When choosing entropy
as score option, additionally to the single read output file another file will be written of the following form:
#chr start end entropy epipolymorphism gggg gggG ggGg ggGG gGgg gGgG gGGg gGGG Gggg GggG GgGg GgGG GGgg GGgG GGGg GGGG mean_methylation coverage
chr_test 7390304 7390306 0.663386 0.792899 5 2 1 1 1 1 0 1 0 0 0 1 0 0 0 0 0.269231 13
chr_test 7390619 7390621 0.42511 0.579882 8 0 1 0 2 0 0 0 1 0 0 1 0 0 0 0 0.134615 13
chr_test 7390646 7390648 0.584893 0.764444 6 2 0 0 2 1 0 2 2 0 0 0 0 0 0 0 0.233333 15
chr_test 7390665 7390667 0.508735 0.662722 7 0 2 0 0 0 0 0 1 0 0 1 0 0 1 1 0.25 13
For every 4-mer of consecutive CpGs that are spanned by a user-defined minimum number of reads (default: 10), the following fields are reported:
- The chromosome.
- The start position of the first CpG in the 4-mer (0-based, half-open intervals).
- The end position of the first CpG in the 4-mer (0-based, half-open intervals).
- The methylation entropy calculated for the 4-mer based on the reads that span the complete 4-mer. For more information on this score see Xie et al.
- The methylation epipolymorphism calculated for the 4-mer based on the reads that span the complete 4-mer. For more information on this score see Landan et al.
- The count of reads for all possible 16 epialleles that underlay the entropy and epipolymorphism calculations (16 columns, the header defines the epiallele per column. Capital
G
indicates methylation, lower caseG
refers to unmethylated CpGs). - The mean methylation of the 4-mer based on all 4 CpGs across all considered reads. This might slightly deviate from the value that can be calculated by standard methylation calling since RLM excludes certain reads that might be considered by standard methylation callers such as reads with indels, low quality reads, etc.
- The coverage defined as the number of reads considered that span the complete 4-mer.
4-mers are reported using the first CpG as position in order to allow creating browser tracks but the value refers to the complete 4-mer starting with this CpG.
When choosing pdr
as score option, additionally to the single read output file another file will be written of the following form:
#chr start end PDR RTS mean_methylation coverage
chr_test 7390271 7390273 0.727273 0.360606 0.636364 11
chr_test 7390275 7390277 0.727273 0.360606 0.363636 11
chr_test 7390304 7390306 0.655172 0.366667 0.103448 29
chr_test 7390346 7390348 0.619048 0.372222 0.214286 42
For every CpG that is spanned by a user-defined minimum number of reads (default: 10), the following fields are reported:
- The chromosome.
- The start position of the CpG (0-based, half-open intervals).
- The end position of the CpG (0-based, half-open intervals).
- The percent of discordant reads (PDR) calculated based on the reads that span the CpG. The number of discordant reads (neither completely unmethylated nor completely methylated reads) is normalized by the total number of considered reads. For more information on this score see Landau et al.
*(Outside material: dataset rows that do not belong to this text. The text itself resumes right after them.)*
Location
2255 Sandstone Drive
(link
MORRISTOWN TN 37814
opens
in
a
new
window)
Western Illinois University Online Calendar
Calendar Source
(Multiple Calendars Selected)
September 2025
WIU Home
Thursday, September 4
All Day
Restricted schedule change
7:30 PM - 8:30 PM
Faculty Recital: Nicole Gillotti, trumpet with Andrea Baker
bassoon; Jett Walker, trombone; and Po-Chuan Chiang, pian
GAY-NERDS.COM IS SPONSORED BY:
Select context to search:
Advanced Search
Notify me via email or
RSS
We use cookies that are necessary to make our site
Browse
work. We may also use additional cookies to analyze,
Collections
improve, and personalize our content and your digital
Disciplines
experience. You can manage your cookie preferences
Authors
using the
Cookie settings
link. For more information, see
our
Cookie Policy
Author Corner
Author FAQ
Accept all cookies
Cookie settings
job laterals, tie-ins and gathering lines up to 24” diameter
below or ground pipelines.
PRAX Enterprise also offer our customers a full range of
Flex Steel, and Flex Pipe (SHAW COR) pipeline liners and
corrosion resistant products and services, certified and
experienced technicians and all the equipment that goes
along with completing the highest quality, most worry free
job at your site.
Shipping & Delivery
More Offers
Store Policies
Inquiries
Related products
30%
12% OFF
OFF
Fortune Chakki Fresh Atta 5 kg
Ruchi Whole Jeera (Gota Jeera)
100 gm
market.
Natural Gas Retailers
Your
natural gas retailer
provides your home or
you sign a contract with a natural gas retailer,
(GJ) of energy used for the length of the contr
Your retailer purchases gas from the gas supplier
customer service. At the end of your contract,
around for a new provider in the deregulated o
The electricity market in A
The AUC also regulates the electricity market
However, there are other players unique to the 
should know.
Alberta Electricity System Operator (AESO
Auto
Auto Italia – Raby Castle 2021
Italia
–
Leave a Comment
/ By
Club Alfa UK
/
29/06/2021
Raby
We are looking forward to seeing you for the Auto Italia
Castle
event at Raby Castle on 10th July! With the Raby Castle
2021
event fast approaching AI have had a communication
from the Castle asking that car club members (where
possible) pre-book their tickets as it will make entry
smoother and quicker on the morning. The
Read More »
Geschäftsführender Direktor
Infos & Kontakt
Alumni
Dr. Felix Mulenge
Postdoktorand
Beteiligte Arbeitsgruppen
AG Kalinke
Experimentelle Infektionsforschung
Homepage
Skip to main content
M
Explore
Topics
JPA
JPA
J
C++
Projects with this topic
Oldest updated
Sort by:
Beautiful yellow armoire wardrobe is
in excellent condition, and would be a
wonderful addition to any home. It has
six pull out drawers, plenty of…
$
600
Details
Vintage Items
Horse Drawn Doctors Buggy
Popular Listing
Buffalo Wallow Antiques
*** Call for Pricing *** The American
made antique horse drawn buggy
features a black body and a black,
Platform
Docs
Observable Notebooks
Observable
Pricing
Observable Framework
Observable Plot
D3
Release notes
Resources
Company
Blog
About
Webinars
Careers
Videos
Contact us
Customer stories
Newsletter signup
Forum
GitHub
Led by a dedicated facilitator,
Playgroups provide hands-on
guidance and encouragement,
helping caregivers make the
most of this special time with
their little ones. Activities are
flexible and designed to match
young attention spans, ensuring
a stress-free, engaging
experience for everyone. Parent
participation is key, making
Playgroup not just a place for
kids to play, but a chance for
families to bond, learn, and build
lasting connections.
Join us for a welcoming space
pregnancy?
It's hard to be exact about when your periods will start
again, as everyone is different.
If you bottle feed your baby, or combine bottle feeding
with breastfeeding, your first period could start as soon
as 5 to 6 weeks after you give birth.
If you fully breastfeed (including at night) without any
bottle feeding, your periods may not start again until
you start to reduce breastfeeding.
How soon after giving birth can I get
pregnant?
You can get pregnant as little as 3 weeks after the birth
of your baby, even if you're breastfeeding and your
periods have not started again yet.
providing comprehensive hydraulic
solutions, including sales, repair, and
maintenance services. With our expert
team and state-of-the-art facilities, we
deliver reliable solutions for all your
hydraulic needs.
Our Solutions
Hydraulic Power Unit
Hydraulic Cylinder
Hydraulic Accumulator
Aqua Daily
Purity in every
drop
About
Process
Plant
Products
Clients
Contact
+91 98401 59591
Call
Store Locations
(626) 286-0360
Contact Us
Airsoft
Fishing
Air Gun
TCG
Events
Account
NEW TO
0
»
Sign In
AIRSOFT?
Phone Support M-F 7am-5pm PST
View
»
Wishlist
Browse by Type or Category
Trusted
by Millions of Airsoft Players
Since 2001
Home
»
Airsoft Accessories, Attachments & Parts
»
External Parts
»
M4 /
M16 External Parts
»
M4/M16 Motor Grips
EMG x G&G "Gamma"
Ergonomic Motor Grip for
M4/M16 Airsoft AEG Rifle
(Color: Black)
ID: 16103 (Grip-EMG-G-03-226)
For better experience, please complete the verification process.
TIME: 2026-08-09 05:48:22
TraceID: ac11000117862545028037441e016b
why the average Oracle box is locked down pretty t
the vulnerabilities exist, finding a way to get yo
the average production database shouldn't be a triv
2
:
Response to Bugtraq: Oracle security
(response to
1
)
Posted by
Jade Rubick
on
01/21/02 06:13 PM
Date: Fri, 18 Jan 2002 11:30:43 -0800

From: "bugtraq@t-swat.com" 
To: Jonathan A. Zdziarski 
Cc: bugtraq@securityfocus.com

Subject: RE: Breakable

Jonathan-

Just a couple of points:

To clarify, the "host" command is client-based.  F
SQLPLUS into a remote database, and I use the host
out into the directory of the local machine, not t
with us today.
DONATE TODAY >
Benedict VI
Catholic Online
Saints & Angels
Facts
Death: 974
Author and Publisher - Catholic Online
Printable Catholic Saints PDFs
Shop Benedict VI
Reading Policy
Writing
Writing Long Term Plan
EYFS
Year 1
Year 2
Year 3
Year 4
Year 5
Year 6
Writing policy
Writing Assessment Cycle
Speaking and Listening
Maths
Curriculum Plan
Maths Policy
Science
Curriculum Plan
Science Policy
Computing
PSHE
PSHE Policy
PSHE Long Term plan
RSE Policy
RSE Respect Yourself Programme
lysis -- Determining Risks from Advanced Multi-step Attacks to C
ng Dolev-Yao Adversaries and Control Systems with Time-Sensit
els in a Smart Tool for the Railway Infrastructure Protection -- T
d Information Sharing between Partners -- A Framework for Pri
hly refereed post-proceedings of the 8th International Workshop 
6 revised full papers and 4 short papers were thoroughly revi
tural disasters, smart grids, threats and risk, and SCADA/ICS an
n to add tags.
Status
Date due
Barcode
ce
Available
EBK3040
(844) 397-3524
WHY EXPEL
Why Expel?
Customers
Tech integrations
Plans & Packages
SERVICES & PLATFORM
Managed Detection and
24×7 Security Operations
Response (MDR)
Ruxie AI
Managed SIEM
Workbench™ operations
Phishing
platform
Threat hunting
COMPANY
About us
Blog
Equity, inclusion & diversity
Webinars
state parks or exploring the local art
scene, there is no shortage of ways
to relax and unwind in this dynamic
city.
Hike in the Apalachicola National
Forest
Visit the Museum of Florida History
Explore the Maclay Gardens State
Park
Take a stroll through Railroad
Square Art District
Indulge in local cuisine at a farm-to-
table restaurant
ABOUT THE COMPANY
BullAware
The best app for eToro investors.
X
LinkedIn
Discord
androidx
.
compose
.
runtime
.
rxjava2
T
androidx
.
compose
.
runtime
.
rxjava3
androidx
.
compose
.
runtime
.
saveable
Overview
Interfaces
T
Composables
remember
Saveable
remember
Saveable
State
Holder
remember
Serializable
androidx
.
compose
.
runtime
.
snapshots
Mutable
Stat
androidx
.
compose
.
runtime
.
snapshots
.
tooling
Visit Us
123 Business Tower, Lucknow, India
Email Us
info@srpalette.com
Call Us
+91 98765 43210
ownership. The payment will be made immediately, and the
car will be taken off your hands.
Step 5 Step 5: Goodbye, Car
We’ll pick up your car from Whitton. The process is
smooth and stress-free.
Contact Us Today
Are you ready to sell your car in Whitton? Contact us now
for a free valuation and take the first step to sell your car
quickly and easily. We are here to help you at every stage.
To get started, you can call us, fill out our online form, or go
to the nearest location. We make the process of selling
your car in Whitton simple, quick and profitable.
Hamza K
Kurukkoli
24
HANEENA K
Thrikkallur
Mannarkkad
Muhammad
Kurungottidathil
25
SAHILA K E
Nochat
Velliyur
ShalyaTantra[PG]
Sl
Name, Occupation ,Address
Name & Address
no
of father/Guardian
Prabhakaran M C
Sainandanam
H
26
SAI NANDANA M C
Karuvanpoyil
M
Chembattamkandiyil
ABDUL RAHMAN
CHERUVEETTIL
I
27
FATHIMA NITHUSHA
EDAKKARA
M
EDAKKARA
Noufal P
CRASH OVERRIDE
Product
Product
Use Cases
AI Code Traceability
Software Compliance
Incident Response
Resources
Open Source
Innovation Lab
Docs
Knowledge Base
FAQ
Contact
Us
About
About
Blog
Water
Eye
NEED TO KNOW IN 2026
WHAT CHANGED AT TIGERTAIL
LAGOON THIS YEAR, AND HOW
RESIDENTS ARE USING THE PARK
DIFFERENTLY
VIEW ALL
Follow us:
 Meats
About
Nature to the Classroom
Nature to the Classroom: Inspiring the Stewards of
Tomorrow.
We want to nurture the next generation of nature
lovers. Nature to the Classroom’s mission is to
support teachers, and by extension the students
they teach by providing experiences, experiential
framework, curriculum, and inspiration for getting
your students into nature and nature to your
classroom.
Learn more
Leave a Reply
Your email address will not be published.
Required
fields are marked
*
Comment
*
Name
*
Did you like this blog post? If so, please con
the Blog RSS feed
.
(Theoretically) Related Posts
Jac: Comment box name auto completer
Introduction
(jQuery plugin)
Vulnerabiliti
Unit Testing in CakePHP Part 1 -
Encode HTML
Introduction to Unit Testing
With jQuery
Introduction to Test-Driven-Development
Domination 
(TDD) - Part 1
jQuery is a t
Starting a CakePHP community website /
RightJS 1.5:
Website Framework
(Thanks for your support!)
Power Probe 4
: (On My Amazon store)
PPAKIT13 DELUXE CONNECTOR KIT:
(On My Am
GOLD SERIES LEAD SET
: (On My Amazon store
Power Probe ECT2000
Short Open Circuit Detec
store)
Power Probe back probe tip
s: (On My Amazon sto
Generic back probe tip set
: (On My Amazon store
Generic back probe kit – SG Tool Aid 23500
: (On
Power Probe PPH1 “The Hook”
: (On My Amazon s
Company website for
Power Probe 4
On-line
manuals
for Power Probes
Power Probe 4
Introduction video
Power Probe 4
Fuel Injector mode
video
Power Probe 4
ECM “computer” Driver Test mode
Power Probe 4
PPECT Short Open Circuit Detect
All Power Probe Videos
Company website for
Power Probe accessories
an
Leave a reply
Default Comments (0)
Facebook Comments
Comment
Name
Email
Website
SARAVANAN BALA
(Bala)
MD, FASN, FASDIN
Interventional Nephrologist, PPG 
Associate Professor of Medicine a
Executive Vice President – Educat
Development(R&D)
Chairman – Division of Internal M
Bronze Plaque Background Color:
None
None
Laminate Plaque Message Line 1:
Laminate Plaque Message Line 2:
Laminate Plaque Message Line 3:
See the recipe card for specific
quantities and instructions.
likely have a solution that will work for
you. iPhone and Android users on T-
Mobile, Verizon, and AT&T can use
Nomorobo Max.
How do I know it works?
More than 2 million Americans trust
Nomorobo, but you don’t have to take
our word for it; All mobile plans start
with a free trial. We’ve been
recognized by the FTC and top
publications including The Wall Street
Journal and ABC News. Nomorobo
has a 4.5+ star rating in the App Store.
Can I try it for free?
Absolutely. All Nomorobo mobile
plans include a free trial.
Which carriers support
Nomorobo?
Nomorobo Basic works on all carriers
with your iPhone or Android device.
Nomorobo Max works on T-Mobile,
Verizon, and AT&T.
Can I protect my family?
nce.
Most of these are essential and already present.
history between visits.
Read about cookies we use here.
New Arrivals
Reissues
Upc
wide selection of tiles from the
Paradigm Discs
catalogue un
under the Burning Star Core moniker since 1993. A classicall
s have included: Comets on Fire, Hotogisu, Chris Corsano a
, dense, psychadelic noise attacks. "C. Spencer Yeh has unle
- The average read transition score (RTS) calculated based on the reads that span the CpG. The transition score per read (see single read output) normalized by the total number of reads spanning the CpG. For more information on this score see Charlton et al.
- The mean methylation of CpG across all considered reads. This might slightly deviate from the value that can be calculated by standard methylation calling since RLM excludes certain reads that might be considered by standard methylation callers such as reads with indels, low quality reads, etc.
- The coverage defined as the number of reads considered that span the CpG.
When choosing all
as score option, all three output files (single read, entropy and pdr) will be created.